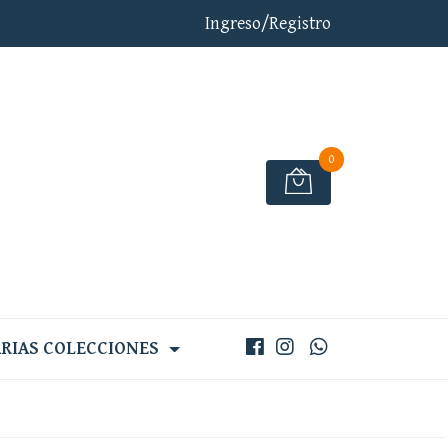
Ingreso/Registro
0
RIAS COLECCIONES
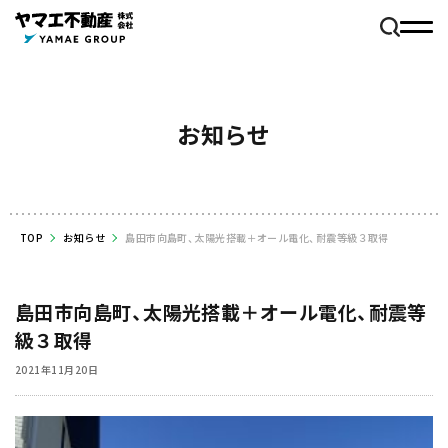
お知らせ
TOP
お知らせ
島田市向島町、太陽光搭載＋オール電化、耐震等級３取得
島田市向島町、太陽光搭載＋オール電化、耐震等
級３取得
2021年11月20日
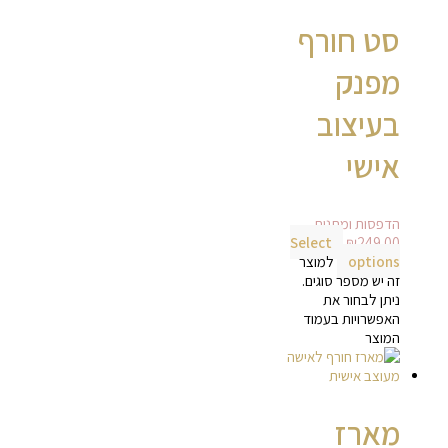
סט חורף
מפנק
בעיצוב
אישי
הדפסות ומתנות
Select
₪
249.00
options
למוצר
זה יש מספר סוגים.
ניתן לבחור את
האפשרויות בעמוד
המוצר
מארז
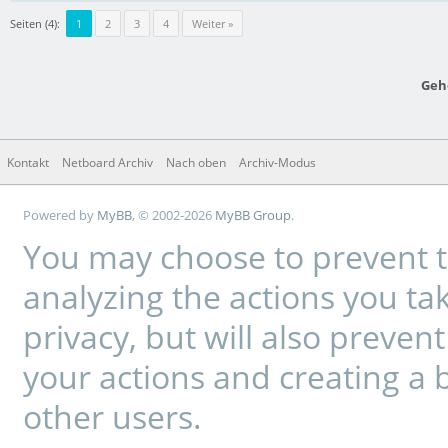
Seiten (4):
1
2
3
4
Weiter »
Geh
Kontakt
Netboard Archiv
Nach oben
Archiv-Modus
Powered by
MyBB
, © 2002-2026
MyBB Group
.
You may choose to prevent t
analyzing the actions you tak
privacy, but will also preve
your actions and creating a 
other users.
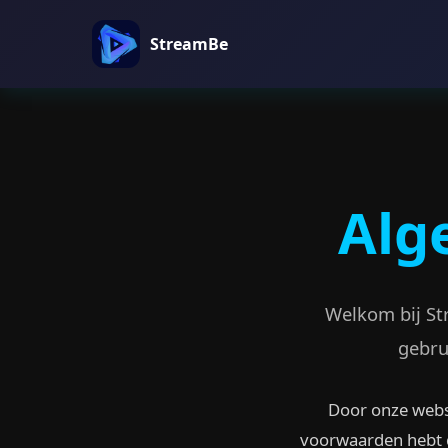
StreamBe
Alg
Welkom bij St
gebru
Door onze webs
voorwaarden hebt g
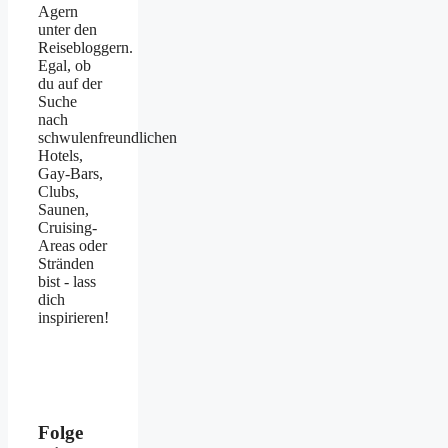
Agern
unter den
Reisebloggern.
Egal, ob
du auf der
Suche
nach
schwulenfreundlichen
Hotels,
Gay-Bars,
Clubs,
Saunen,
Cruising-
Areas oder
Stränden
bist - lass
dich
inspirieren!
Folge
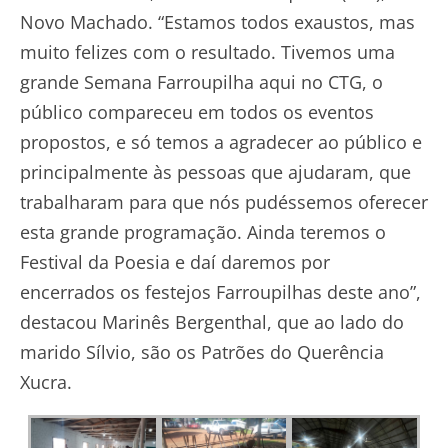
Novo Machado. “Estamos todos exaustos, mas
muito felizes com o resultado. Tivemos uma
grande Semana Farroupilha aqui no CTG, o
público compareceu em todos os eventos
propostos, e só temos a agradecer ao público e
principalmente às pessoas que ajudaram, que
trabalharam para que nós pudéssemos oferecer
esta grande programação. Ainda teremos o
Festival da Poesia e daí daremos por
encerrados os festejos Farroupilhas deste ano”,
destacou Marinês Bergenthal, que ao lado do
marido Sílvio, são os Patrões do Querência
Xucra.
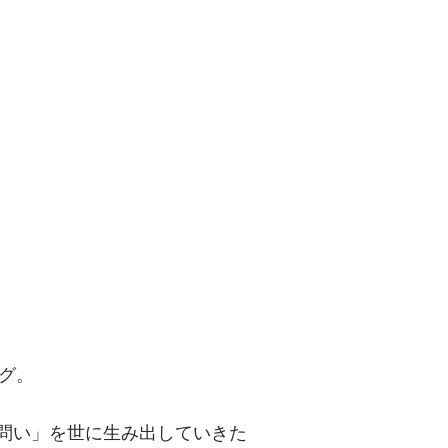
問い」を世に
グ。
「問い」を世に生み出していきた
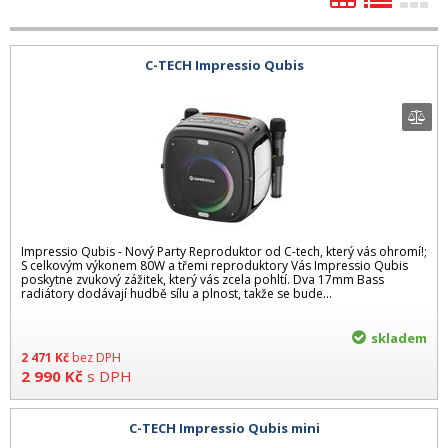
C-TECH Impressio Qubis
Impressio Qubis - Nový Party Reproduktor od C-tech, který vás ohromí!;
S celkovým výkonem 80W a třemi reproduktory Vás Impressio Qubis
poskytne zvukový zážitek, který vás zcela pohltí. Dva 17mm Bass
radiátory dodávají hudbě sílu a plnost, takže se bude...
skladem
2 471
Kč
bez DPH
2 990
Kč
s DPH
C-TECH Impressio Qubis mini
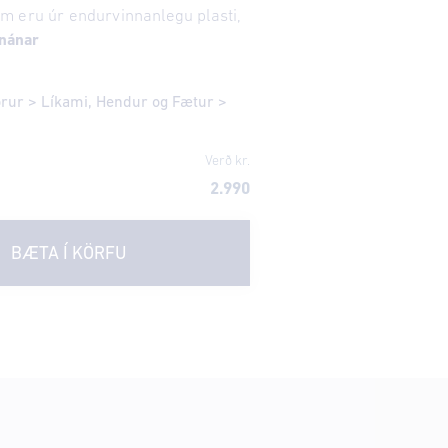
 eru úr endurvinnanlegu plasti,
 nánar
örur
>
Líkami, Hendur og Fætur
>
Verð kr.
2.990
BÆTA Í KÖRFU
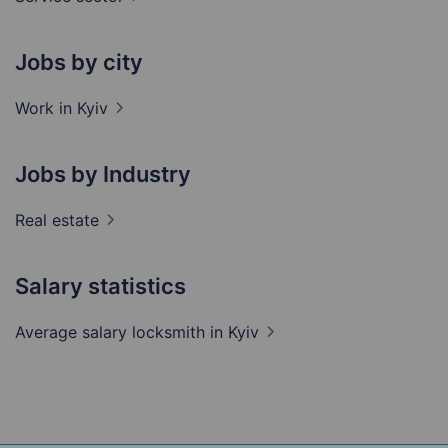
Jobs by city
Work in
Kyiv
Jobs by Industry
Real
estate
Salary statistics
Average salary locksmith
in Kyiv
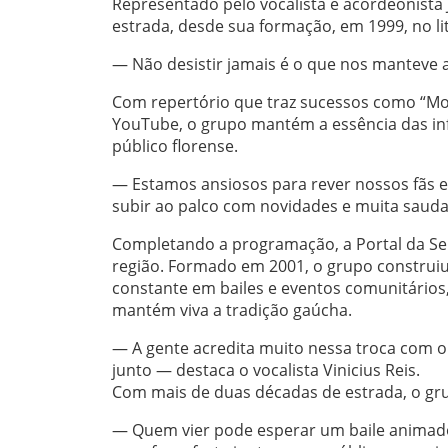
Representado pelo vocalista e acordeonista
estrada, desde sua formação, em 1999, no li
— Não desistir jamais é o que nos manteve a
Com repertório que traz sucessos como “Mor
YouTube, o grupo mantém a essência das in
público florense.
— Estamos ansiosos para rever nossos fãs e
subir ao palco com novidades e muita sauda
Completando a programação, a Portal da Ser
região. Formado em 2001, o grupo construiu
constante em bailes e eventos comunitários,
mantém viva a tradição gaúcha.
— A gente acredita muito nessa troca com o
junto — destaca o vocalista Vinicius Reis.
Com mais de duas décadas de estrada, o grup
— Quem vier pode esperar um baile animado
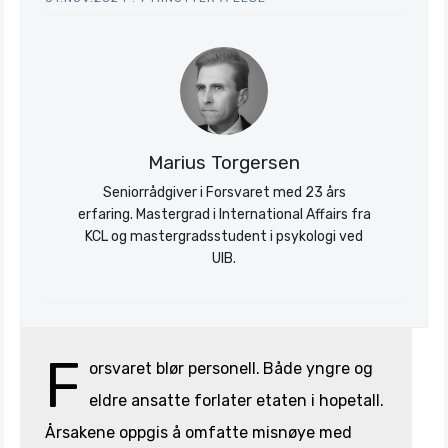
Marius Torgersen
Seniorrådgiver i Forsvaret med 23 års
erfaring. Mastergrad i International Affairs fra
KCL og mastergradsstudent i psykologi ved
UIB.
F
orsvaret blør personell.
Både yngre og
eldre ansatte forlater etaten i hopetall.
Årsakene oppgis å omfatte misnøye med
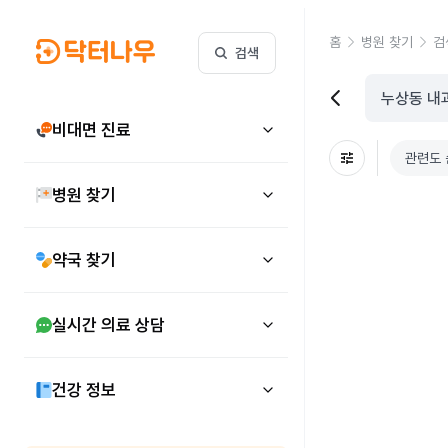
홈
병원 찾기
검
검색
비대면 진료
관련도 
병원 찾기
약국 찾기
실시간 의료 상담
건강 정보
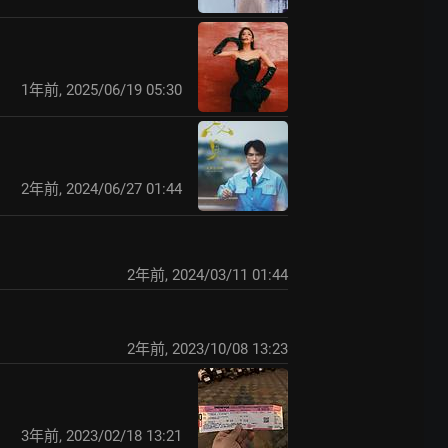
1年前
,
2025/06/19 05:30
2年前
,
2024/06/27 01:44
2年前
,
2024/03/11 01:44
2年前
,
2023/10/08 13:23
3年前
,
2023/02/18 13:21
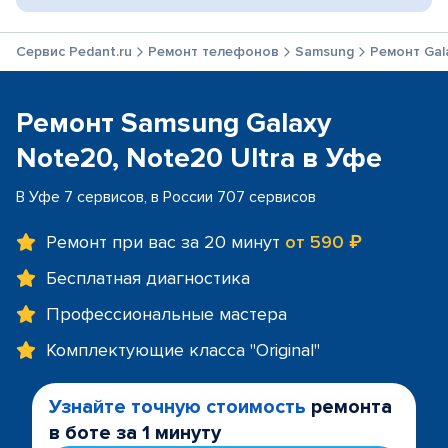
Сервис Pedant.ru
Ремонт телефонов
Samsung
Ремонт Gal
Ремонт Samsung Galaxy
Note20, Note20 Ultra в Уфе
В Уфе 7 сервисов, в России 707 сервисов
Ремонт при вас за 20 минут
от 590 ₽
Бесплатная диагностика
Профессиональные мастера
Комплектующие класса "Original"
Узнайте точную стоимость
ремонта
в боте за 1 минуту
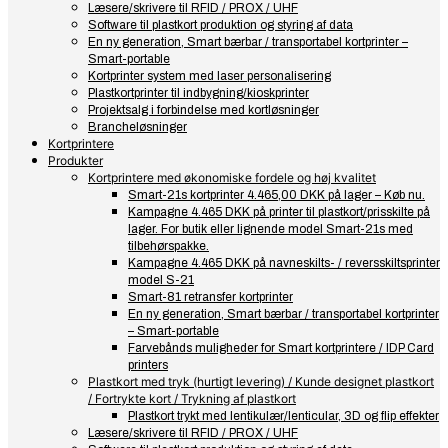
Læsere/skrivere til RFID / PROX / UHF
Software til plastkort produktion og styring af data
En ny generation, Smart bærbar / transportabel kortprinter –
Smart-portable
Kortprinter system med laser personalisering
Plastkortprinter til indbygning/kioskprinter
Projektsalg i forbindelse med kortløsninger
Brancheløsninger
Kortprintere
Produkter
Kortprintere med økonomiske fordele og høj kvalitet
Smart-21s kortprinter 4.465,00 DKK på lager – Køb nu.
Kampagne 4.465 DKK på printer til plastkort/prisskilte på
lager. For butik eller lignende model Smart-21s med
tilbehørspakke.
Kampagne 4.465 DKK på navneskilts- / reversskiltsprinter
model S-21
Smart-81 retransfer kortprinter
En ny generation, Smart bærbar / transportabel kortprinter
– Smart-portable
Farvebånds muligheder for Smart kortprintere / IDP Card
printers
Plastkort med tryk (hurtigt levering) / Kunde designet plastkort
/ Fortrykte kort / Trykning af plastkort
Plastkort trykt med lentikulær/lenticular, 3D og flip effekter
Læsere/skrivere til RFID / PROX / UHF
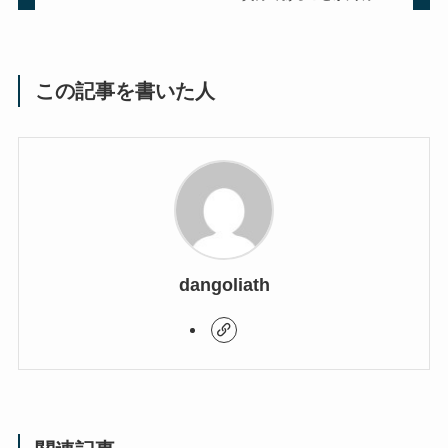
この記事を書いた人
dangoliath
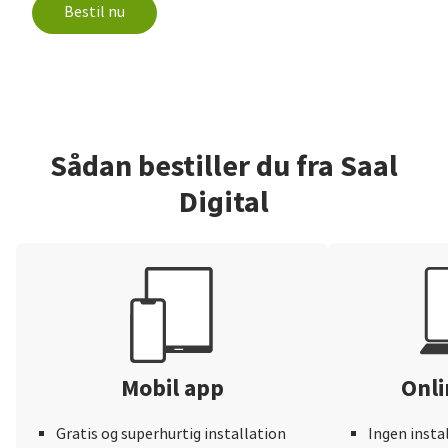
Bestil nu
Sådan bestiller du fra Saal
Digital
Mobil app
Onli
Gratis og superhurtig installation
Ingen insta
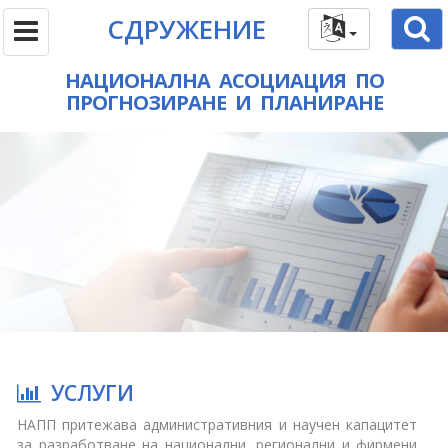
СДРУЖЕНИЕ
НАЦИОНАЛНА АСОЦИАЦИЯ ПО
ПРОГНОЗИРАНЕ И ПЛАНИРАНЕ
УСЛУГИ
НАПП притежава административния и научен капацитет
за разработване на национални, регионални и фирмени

Task requirements:
Please output the text from every entry above line for line, with no changes, and omit the picture markers.

Written solution:
Ingreso/Registro
0
RIAS COLECCIONES
お知らせ
TOP
お知らせ
島田市向島町、太陽光搭載＋オール電化、耐震等級３取得
島田市向島町、太陽光搭載＋オール電化、耐震等
級３取得
2021年11月20日
סט חורף
מפנק
בעיצוב
אישי
הדפסות ומתנות
Select
₪
249.00
options
למוצר
זה יש מספר סוגים.
ניתן לבחור את
האפשרויות בעמוד
המוצר
מארז
Seiten (4):
1
2
3
4
Weiter »
Geh
Kontakt
Netboard Archiv
Nach oben
Archiv-Modus
Powered by
MyBB
, © 2002-2026
MyBB Group
.
You may choose to prevent t
analyzing the actions you tak
privacy, but will also preve
your actions and creating a 
other users.
StreamBe
Alg
Welkom bij St
gebru
Door onze webs
voorwaarden hebt g
Agern
unter den
Reisebloggern.
Egal, ob
du auf der
Suche
nach
schwulenfreundlichen
Hotels,
Gay-Bars,
Clubs,
Saunen,
Cruising-
Areas oder
Stränden
bist - lass
dich
inspirieren!
Folge
Novo Machado. “Estamos todos exaustos, mas
muito felizes com o resultado. Tivemos uma
grande Semana Farroupilha aqui no CTG, o
público compareceu em todos os eventos
propostos, e só temos a agradecer ao público e
principalmente às pessoas que ajudaram, que
trabalharam para que nós pudéssemos oferecer
esta grande programação. Ainda teremos o
Festival da Poesia e daí daremos por
encerrados os festejos Farroupilhas deste ano”,
destacou Marinês Bergenthal, que ao lado do
marido Sílvio, são os Patrões do Querência
Xucra.
問い」を世に
グ。
「問い」を世に生み出していきた
C-TECH Impressio Qubis
Impressio Qubis - Nový Party Reproduktor od C-tech, který vás ohromí!;
S celkovým výkonem 80W a třemi reproduktory Vás Impressio Qubis
poskytne zvukový zážitek, který vás zcela pohltí. Dva 17mm Bass
radiátory dodávají hudbě sílu a plnost, takže se bude...
skladem
2 471
Kč
bez DPH
2 990
Kč
s DPH
C-TECH Impressio Qubis mini
 eru úr endurvinnanlegu plasti,
 nánar
örur
>
Líkami, Hendur og Fætur
>
Verð kr.
2.990
BÆTA Í KÖRFU
Jobs by city
Work in
Kyiv
Jobs by Industry
Real
estate
Salary statistics
Average salary locksmith
in Kyiv
Representado pelo vocalista e acordeonista
estrada, desde sua formação, em 1999, no li
— Não desistir jamais é o que nos manteve a
Com repertório que traz sucessos como “Mor
YouTube, o grupo mantém a essência das in
público florense.
— Estamos ansiosos para rever nossos fãs e
subir ao palco com novidades e muita sauda
Completando a programação, a Portal da Ser
região. Formado em 2001, o grupo construiu
constante em bailes e eventos comunitários,
mantém viva a tradição gaúcha.
— A gente acredita muito nessa troca com o
junto — destaca o vocalista Vinicius Reis.
Com mais de duas décadas de estrada, o grup
— Quem vier pode esperar um baile animado
Marius Torgersen
Seniorrådgiver i Forsvaret med 23 års
erfaring. Mastergrad i International Affairs fra
KCL og mastergradsstudent i psykologi ved
UIB.
F
orsvaret blør personell.
Både yngre og
eldre ansatte forlater etaten i hopetall.
Årsakene oppgis å omfatte misnøye med
홈
병원 찾기
검
검색
비대면 진료
관련도 
병원 찾기
약국 찾기
실시간 의료 상담
건강 정보
1年前
,
2025/06/19 05:30
2年前
,
2024/06/27 01:44
2年前
,
2024/03/11 01:44
2年前
,
2023/10/08 13:23
3年前
,
2023/02/18 13:21
Сервис Pedant.ru
Ремонт телефонов
Samsung
Ремонт Gal
Ремонт Samsung Galaxy
Note20, Note20 Ultra в Уфе
В Уфе 7 сервисов, в России 707 сервисов
Ремонт при вас за 20 минут
от 590 ₽
Бесплатная диагностика
Профессиональные мастера
Комплектующие класса "Original"
Узнайте точную стоимость
ремонта
в боте за 1 минуту
Læsere/skrivere til RFID / PROX / UHF
Software til plastkort produktion og styring af data
En ny generation, Smart bærbar / transportabel kortprinter –
Smart-portable
Kortprinter system med laser personalisering
Plastkortprinter til indbygning/kioskprinter
Projektsalg i forbindelse med kortløsninger
Brancheløsninger
Kortprintere
Produkter
Kortprintere med økonomiske fordele og høj kvalitet
Smart-21s kortprinter 4.465,00 DKK på lager – Køb nu.
Kampagne 4.465 DKK på printer til plastkort/prisskilte på
lager. For butik eller lignende model Smart-21s med
tilbehørspakke.
Kampagne 4.465 DKK på navneskilts- / reversskiltsprinter
model S-21
Smart-81 retransfer kortprinter
En ny generation, Smart bærbar / transportabel kortprinter
– Smart-portable
Farvebånds muligheder for Smart kortprintere / IDP Card
printers
Plastkort med tryk (hurtigt levering) / Kunde designet plastkort
/ Fortrykte kort / Trykning af plastkort
Plastkort trykt med lentikulær/lenticular, 3D og flip effekter
Læsere/skrivere til RFID / PROX / UHF
この記事を書いた人
dangoliath
Bestil nu
Sådan bestiller du fra Saal
Digital
Mobil app
Onli
Gratis og superhurtig installation
Ingen insta
СДРУЖЕНИЕ
НАЦИОНАЛНА АСОЦИАЦИЯ ПО
ПРОГНОЗИРАНЕ И ПЛАНИРАНЕ
УСЛУГИ
НАПП притежава административния и научен капацитет
за разработване на национални, регионални и фирмени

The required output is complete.